5 Les analyses d’Achille Mbembe s’enracinent dans la compréhension
psychanalytique de la dynamique des pulsions. Il s’interroge sur les religions à
partir de la libido divine à laquelle elles donnent lieu. « Derrière la métaphore de
la libido divine, nous nous intéressons par conséquent à une figure très
particulière du pouvoir : le pouvoir du fantasme et le fantasme du pouvoir en tant
qu’ils passent par la pulsion et le tremblement divins et en tant qu’ils permettent
d’atteindre une certaine quiétude et une complétude dont la référence finale est
le salut » (p. 236). La radiographie de l’ordre théologico-politique est ici
entreprise pour comprendre l’économie libidinale de la postcolonie. Ainsi,
Mbembe effectue une description du christianisme sous le prisme du « flux
salvifique » (p. 252) en interprétant le sens de la crucifixion du Christ. Ce flux est
primordial dans la mise en présence d’un acte orgasmique mêlant amour et
mort. Le sacrifice, dans un étal de souffrances et d’érotisme, devient le lieu par
lequel le délire de Dieu se signale à l’homme (p. 253). C’est certainement cette
image d’un Dieu absorbant l’homme au moment de la résurrection qui gouverne
l’imaginaire des sociétés chrétiennes, fondées sur un régime mémoriel spécifique
(p. 259). La postcolonie n’échappe pas à ce déterminisme premier, elle ne fait que
réactualiser ce fantasme originaire d’un pouvoir qui se met en scène dans la
violence érotique exercée sur les corps (p. 266).

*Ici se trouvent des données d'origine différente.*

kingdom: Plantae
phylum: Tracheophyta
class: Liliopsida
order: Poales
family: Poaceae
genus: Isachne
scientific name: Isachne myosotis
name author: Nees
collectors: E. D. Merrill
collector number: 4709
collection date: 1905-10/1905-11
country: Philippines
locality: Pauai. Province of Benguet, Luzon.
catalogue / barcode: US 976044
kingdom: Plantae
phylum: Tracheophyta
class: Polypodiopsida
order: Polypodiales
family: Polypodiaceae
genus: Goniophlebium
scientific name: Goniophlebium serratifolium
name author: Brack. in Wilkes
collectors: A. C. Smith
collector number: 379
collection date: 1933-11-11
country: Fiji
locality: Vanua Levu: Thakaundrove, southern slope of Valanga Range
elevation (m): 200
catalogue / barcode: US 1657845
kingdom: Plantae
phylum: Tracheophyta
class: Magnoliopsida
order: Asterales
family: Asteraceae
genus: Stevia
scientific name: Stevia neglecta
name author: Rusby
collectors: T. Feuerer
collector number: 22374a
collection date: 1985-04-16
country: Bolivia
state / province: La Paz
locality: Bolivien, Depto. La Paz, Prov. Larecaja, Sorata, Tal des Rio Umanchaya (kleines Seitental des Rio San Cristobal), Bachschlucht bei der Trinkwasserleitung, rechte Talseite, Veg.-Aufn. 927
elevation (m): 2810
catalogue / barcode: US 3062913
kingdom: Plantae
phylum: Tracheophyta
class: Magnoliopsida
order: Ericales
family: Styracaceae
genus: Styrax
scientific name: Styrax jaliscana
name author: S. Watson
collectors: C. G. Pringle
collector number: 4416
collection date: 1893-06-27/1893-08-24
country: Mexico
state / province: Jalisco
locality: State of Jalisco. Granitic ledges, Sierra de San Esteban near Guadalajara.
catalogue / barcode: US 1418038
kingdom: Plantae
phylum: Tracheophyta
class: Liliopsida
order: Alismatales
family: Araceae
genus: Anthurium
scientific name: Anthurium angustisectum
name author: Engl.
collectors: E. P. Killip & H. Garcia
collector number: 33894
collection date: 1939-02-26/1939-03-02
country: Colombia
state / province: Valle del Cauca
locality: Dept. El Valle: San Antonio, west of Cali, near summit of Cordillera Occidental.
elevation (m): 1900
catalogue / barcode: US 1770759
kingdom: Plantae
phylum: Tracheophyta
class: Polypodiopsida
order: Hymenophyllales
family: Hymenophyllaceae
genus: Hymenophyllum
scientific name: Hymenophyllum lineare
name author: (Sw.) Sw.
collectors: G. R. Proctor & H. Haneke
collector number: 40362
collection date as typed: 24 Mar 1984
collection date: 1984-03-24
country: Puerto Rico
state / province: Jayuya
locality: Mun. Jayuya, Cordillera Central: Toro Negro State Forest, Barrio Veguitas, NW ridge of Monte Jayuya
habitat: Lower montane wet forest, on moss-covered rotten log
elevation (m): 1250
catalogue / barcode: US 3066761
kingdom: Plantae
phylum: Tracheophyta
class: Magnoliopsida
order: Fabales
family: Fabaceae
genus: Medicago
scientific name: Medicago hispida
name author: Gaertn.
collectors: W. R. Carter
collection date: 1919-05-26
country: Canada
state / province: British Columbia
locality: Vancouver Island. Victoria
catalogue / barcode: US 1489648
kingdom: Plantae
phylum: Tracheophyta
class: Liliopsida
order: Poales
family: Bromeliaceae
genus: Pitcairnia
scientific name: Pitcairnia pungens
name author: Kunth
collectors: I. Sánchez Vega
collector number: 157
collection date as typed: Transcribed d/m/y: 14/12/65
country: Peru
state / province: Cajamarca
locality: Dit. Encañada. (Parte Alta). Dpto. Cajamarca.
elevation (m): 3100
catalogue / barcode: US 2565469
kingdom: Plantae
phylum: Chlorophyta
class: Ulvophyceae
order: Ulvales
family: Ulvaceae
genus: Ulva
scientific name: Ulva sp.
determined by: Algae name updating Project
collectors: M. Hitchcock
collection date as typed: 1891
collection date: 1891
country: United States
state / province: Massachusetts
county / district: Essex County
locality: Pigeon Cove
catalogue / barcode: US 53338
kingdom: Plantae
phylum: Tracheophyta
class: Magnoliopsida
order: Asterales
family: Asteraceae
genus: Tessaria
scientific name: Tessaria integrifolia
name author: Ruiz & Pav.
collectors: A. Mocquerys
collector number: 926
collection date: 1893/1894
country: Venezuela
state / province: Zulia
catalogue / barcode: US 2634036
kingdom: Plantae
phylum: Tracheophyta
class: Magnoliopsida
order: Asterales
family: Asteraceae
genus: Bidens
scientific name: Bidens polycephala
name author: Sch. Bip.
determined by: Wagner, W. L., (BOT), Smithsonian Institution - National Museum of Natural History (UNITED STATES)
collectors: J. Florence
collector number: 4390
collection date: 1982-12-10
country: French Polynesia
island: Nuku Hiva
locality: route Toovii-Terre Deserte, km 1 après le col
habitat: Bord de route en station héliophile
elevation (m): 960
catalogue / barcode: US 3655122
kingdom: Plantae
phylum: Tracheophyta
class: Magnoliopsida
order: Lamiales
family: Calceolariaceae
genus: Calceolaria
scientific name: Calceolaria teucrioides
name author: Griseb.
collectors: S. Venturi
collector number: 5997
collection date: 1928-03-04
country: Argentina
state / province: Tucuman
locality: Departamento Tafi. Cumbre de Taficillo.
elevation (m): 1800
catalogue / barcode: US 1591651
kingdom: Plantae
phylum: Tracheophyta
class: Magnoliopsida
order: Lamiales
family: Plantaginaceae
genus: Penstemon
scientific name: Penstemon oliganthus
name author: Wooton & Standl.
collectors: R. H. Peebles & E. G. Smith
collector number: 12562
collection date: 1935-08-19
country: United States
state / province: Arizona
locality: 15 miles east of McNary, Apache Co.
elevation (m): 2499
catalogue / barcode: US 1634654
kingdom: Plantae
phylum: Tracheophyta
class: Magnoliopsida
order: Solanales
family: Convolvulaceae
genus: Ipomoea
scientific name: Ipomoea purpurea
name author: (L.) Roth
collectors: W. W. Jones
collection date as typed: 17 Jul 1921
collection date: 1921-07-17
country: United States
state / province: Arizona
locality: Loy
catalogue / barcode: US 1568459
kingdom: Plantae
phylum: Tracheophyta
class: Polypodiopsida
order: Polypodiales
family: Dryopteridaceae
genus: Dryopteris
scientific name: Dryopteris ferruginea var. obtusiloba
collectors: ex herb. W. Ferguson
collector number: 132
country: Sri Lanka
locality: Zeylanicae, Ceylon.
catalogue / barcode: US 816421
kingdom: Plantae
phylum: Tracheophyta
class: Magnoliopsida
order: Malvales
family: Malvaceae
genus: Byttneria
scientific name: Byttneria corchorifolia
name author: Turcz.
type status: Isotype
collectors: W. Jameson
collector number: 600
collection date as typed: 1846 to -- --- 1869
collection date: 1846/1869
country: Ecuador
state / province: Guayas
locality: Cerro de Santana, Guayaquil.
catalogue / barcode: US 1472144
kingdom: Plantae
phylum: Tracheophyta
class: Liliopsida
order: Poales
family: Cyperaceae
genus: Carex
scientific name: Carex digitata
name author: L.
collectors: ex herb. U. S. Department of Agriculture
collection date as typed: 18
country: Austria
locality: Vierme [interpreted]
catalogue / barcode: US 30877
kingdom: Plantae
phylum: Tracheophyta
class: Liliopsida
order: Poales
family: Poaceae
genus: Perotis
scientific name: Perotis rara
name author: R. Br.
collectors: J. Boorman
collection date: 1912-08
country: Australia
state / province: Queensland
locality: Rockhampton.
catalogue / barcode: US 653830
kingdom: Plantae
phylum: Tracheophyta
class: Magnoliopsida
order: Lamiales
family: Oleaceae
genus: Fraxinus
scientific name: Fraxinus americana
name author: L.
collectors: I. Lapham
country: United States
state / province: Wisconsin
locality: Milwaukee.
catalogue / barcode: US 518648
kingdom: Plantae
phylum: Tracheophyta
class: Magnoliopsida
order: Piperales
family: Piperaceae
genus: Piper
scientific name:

Cette analyse théologique est
primordiale pour comprendre la fabrication de significations imaginaires de la
postcolonie.
6 Dans ses aspects quotidiens, le pouvoir postcolonial s’exerce à partir de lieux
comme la caserne ou le poste de police (p. 271), où il organise la violence en
prescrivant, en brimant, en intimidant et en censurant. Le terme
d’enchevêtrement revient souvent sous la plume d’Achille Mbembe quand il
caractérise les empilements administratifs du régime postcolonial et les
amalgames créés notamment autour des stéréotypes des colonisés (p. 279). Ce
mot rappelle en filigrane celui d’« entrelacs » que l’on retrouve chez Merleau-
Ponty5 lorsque ce dernier pense l’articulation entre la conscience et la conscience
de soi. Le régime postcolonial fige les représentations des colonisés et réinstitue
le code de l’indigénat en ancrant la distinction entre les autochtones et les autres
(p. 68-69).
7 In fine, l’objectif de l’ouvrage d’Achille Mbembe est de réhabiliter le sujet
africain qui résiste à tout imaginaire dominant, mais qui est en même temps
victime du régime de la postcolonie à la dérive. Percevoir l’Afrique sous l’angle
uniforme de l’atrocité, de l’urgence et des exactions, c’est se condamner à penser
le sujet africain comme éternellement hétéronome. La postcolonie est un espace
de non-sens sans aucune ambition téléologique, et elle est peut-être pour cette
raison ce qui pousse les Africains à réinventer l’Afrique. En réalité, le livre
d’Achille Mbembe montre comment les discours d’infériorisation du colonisé ont
remplacé la perception de la complexité des modes de vie africains. Ainsi, tout
discours sur l’Afrique ne peut échapper à cet impensé (post)colonial, d’où la
nécessité de ne s’intéresser qu’au sujet colonisé en déconstruisant les catégories
coloniales perdurant dans l’ère de la postcolonie.
Notes
1 Achille Mbembe, Critique de la raison nègre, Paris, La Découverte, 2013 ; Politiques de
l’inimitié, Paris, La Découverte, 2016 ; Brutalisme, Paris, La Découverte, 2020. Pour ce
dernier ouvrage, notre compte rendu pour Lectures :
https://doi.org/10.4000/lectures.42506.
2 Nous pourrions inclure presque tous les colloques et les conférences s’intéressant à
« l’Afrique émergente » ces dernières années, notamment :
https://www4.fsa.ulaval.ca/evenements/defis-apres-covid-19-afrique-emergente/ et
http://recherche.parisdescartes.fr/cmh_esl/Archives/Archives/18-juin-2015-Colloque-L-
Afrique-emergente2.
3 Sony Labou Tansi, L’Anté-peuple, Paris, Seuil, 1983.
4 Georges Balandier, Le détour : pouvoir et modernité, Paris, Seuil, 1985.
5 Maurice Merleau-Ponty, Phénoménologie de la perception, Paris, Gallimard, 1945, p. 344.
Rédacteur
Christophe Premat
Maître de conférences en études culturelles à l’Université de Stockholm.